Prompt:
Determine how many lines in the listing contain the string "events". Only that number goes in the answer.

Information provided:
.....
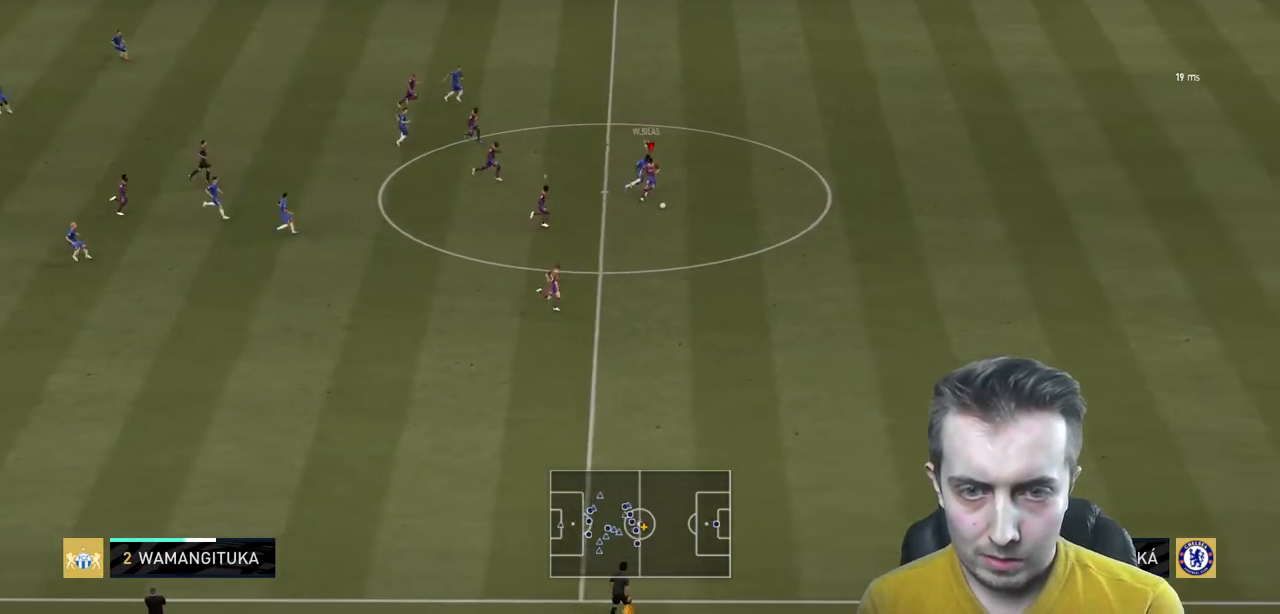
Gameplay with a controller (Xbox layout); each line is a JSON object with the inputs held at the frame after it. "events" lists button and stick changes between this image and that frame as [ms after this image, input, new state], when the widget could be followed in between. Not read: L3 R3.
{"buttons": ["R2"], "left_stick": "center", "right_stick": "center"}
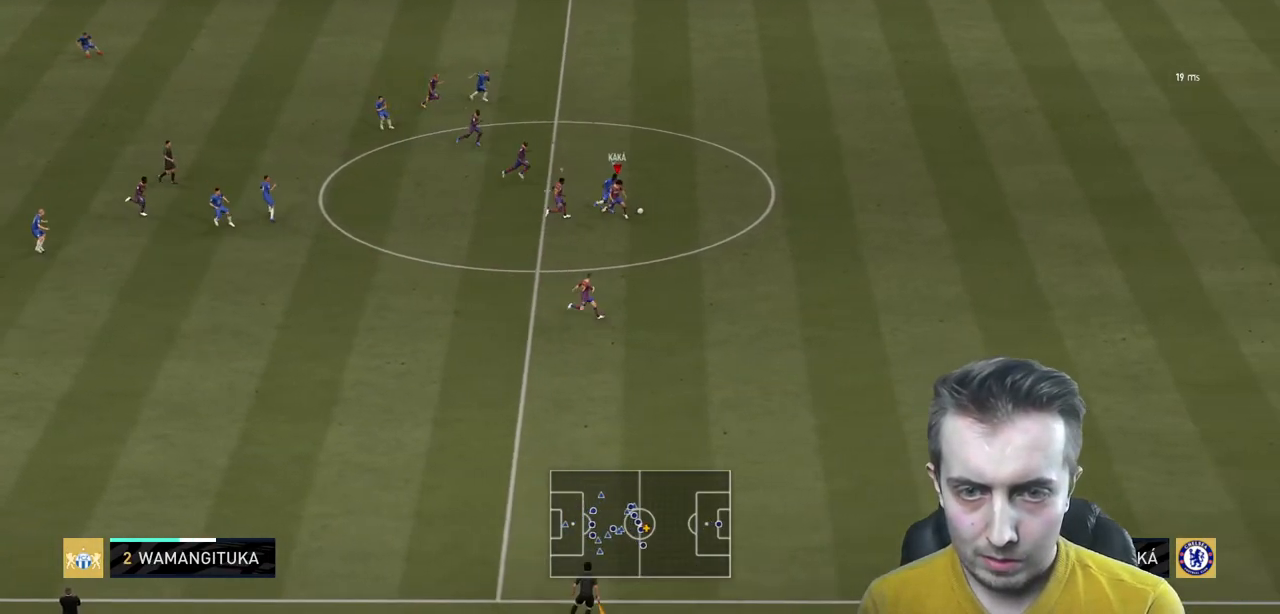
{"buttons": ["R2"], "left_stick": "up-left", "right_stick": "center", "events": [[400, "left_stick", "up-left"]]}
.....
Response to this task:
2